Пулю, разворотившую ее молодое тело, Лала приняла с благодарностью. В следующее мгновение после выстрела она услышала шум и свист в ушах. Неведомая легкость наполнила все ее существо, устремившееся в глубочайшую черную пропасть. Она долго и стремительно летела в небытие, отрешась от всего земного. Тогда же перед глазами ее широко распахнулась вся ее короткая, бессмысленная жизнь.
Неведомо, в силу каких генетических причуд в далеком горном селении появилась на свет голубоглазая, златоволосая девочка. Ее мать отродясь родительский и мужнин дом не покидала. Блондинов в окрестностях также не попадалось. Может быть, незадолго до конца нашей эры легионер из Помпеева войска заночевал в кибитке ее пращуров, и след тех смутных времен возродился спустя две тысячи лет? Или неожиданно подала о себе весть какая-то клеточка из древнего племени ариев, еще ранее кочевавших по этим местам? Неизвестно. Генетика – наука, имеющая не только множество правил, но еще и большое количество исключений.

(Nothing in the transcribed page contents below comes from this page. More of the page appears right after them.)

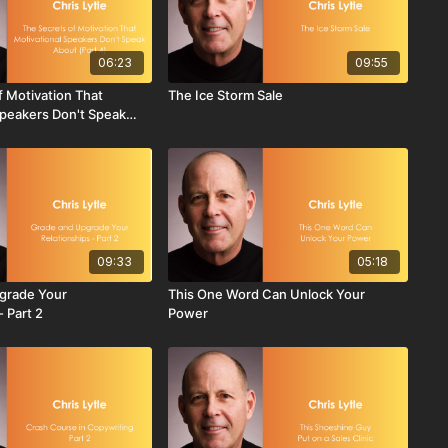
06:23
09:55
f Motivation That
The Ice Storm Sale
Speakers Don't Speak
09:33
05:18
grade Your
This One Word Can Unlock Your
- Part 2
Power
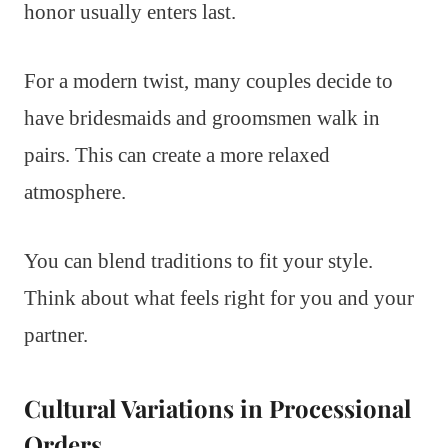
honor usually enters last.
For a modern twist, many couples decide to
have bridesmaids and groomsmen walk in
pairs. This can create a more relaxed
atmosphere.
You can blend traditions to fit your style.
Think about what feels right for you and your
partner.
Cultural Variations in Processional
Orders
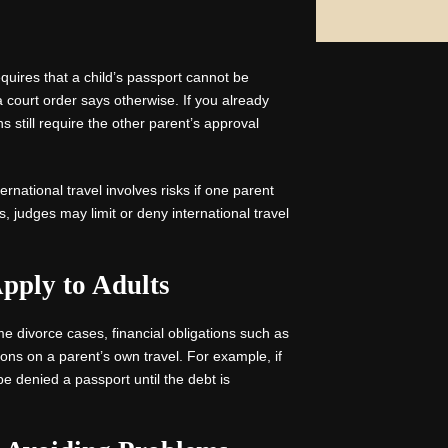
equires that a child’s passport cannot be
 court order says otherwise. If you already
 still require the other parent’s approval
ernational travel involves risks if one parent
s, judges may limit or deny international travel
pply to Adults
ome divorce cases, financial obligations such as
ions on a parent’s own travel. For example, if
e denied a passport until the debt is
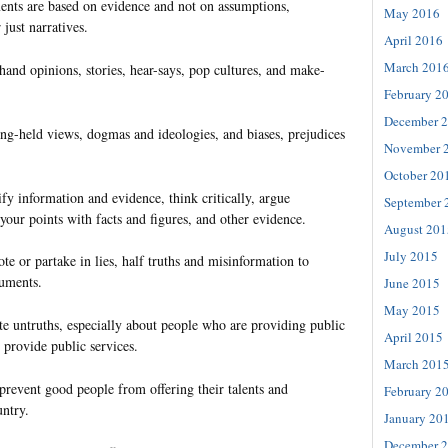
nts are based on evidence and not on assumptions,
May 2016
 just narratives.
April 2016
March 201
hand opinions, stories, hear-says, pop cultures, and make-
February 2
December 
ng-held views, dogmas and ideologies, and biases, prejudices
November 
October 20
ify information and evidence, think critically, argue
September 
 your points with facts and figures, and other evidence.
August 201
July 2015
te or partake in lies, half truths and misinformation to
guments.
June 2015
May 2015
te untruths, especially about people who are providing public
April 2015
 provide public services.
March 201
prevent good people from offering their talents and
February 2
untry.
January 20
December 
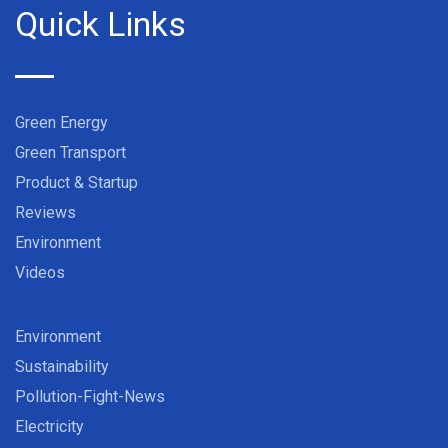
Quick Links
Green Energy
Green Transport
Product & Startup
Reviews
Environment
Videos
Environment
Sustainability
Pollution-Fight-News
Electricity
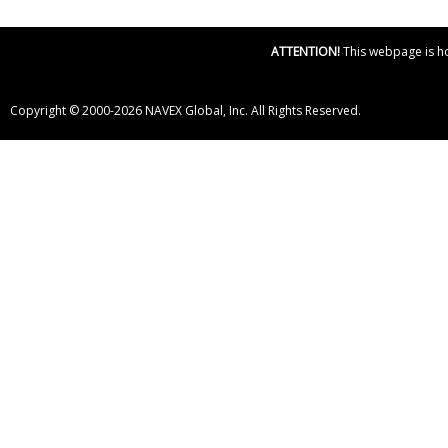
ATTENTION!
This webpage is hos
Copyright © 2000-2026 NAVEX Global, Inc. All Rights Reserved.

Лала была упрямым, капризным, донельзя избалованным ребенком. «Ягодка! Пампушечка моя! Солнышко мое!» – звала ее мать. «Золотая моя розочка!» – приговаривал отец, гладя ее по русой головке. В школе она лентяйничала, почти не занималась, но все сходило ей с рук. Да и кто предъявляет особые требования к деревенским детям? Двоек тогда не ставили. Ставить тройки было неудобно перед ее отцом, заслуженным чабаном. Поэтому Лалин дневник украшали четверки. Не сказать, чтобы столь уж незаслуженные – язык у девочки был бойкий, ум – гибкий, память – цепкая. Чего не припомнит – заболтает и отвертится.
Мальчишки увивались за ней с малолетства. Устраивали бои, турниры, отваживались на самые невероятные проказы, лишь бы заслужить ее легкую, одобрительную улыбку.
Но мальчишки ее не интересовали. Ей больше нравились мужчины. Большие, усатые, состоятельные, щедро сорившие деньгами. Лет с двенадцати она мечтала о встрече с молодым цеховиком (в ее представлении он был в чем-то вроде прекрасного принца), который прикатил бы к ее дому на черной «Волге», поглядел бы ей в глаза с загадочной улыбкой и увез в далекое далеко, в таинственный, призрачный, манящий мир, в большой шумный город с бескрайними просторами площадей, длинными, широкими улицами, по которым движутся пестрые кавалькады автомашин, всеми цветами радуги искрятся и мигают неоновые рекламы, бродят толпы нарядных и веселых людей. Будущее представлялось ей сладко-щемящим и восторженно-упоительным сном, подобным индийским кинофильмам, которые частенько крутили в клубе (в дни, когда весенне-осенняя распутица и зимние сугробы не перекрывали доступ кинопередвижке). Индия была ее мечтой, единственной страстью и радостью в жизни. Фотографиями Раджа, Раши и Шаши Капуров был облеплен сундучок с ее приданным, которое начало копиться с момента ее рождения. Лала назубок знала тексты всех песен из кинофильмов и пела их, точно воспроизводя звуки, интонации и жесты (не беда, что смысл их был неясен). Она также умела копировать танцевальные па, много добавляя в них от себя.
Восточные танцы были ее стихией. Равнодушной ее оставлял классический балет с его холодной, отточенной грацией. Смешными и попросту бестолковыми казались молодежные судороги под рев гитар и завывание синтезаторов. Лишь испанское болеро да аргентинское танго на некоторое время взволновали ее. Но для исполнения их у нее не было ни пышных юбок, ни партнеров. И лишь в томных и неторопливых ритмах мугамов, в размеренном и гулком стуке нагары обретали плоть и кровь теснящиеся в душе девочки образы. Каждый ее шаг был шедевром, каждое движение рук – поэмой, каждый взгляд – сверканием молнии.
Она усердно занималась в танцевальном кружке при клубе, размещавшемся в старом сарае, и не прекращала занятий ни во время проливных дожей, когда нещадно протекала дощатая крыша, ни в зимние морозы, когда в «клубе» можно было окоченеть.
Заведующий был в восторге от ее способностей. Но. вероятно, его восторженность стала чересчур уж бросаться людям в глаза. Лалин старший брат, Афаз, собрал деревенских ребят, и они поговорили с заведующим по душам. После этого разговора заведующий уехал первым же автобусом, позабыв собрать чемоданы и даже не получив зарплаты.